PROBLEM TO WORK ON: Using the records below, write out again exactly the lines that begin at the line containing "ôtel San Régis" and end at the line containing "dreams at this", and no other lines.

SUPPLIED MATERIAL:
Content starts
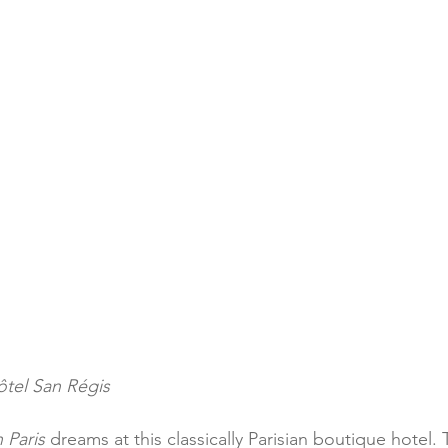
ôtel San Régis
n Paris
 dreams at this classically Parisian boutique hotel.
Content ends
Content starts
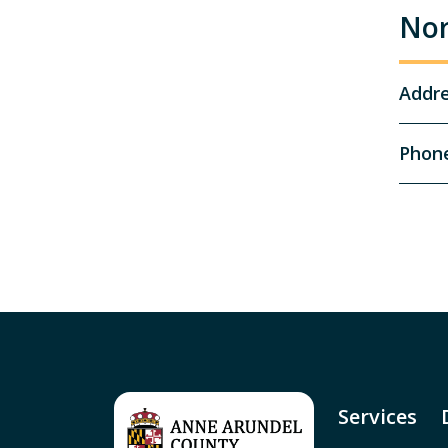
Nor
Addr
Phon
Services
Content ends
RESULT:
ôtel San Régis
n Paris
 dreams at this classically Parisian boutique hotel.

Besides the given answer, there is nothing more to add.